Retype, without changes or pictures, only the lines that begin at the one containing "Primicias YA" and end at the last line of the records that follow.

[Task material — start]

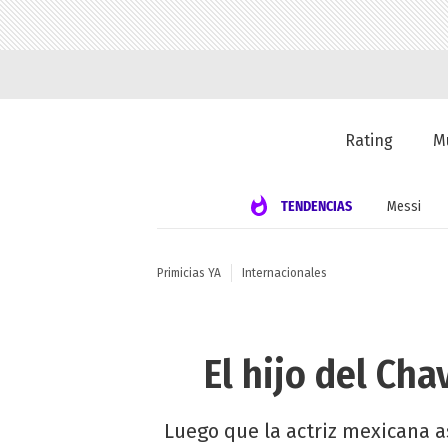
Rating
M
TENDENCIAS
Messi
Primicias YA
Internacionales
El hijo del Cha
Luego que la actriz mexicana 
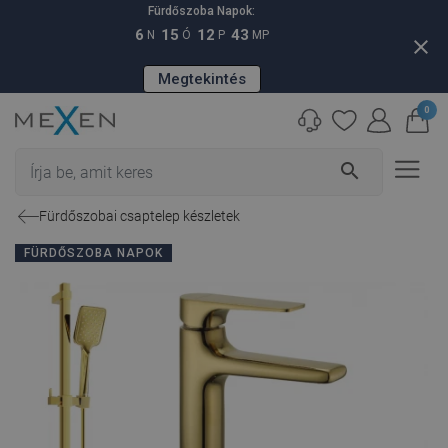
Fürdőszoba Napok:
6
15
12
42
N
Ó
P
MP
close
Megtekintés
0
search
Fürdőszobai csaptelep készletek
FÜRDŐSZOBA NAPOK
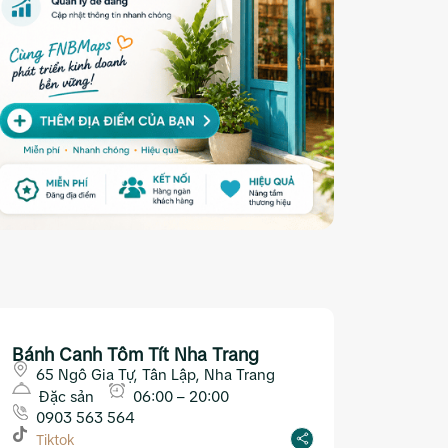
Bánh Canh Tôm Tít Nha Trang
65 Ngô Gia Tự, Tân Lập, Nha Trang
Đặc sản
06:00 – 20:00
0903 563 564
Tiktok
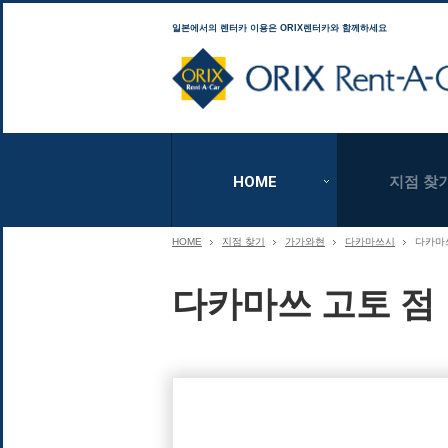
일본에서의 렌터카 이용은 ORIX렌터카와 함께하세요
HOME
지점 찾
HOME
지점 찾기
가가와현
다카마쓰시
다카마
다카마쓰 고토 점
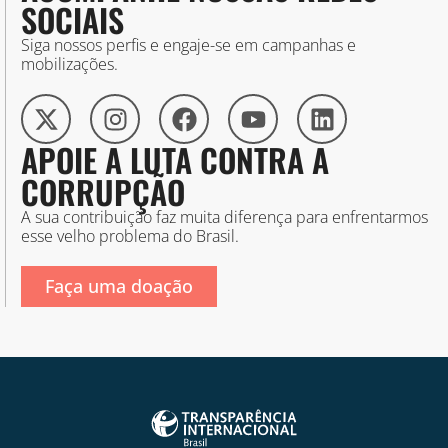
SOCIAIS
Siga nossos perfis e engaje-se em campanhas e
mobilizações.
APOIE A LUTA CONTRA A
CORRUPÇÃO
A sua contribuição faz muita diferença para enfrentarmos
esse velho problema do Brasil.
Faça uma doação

[Task material — finish]

§ Exercise result:
Primicias YA
Internacionales
El hijo del Cha
Luego que la actriz mexicana 
Fürdőszoba Napok:
6
15
12
42
N
Ó
P
MP
close
Megtekintés
0
search
Fürdőszobai csaptelep készletek
FÜRDŐSZOBA NAPOK
Bánh Canh Tôm Tít Nha Trang
65 Ngô Gia Tự, Tân Lập, Nha Trang
Đặc sản
06:00 – 20:00
0903 563 564
Tiktok
일본에서의 렌터카 이용은 ORIX렌터카와 함께하세요
HOME
지점 찾
HOME
지점 찾기
가가와현
다카마쓰시
다카마
다카마쓰 고토 점
SOCIAIS
Siga nossos perfis e engaje-se em campanhas e
mobilizações.
APOIE A LUTA CONTRA A
CORRUPÇÃO
A sua contribuição faz muita diferença para enfrentarmos
esse velho problema do Brasil.
Faça uma doação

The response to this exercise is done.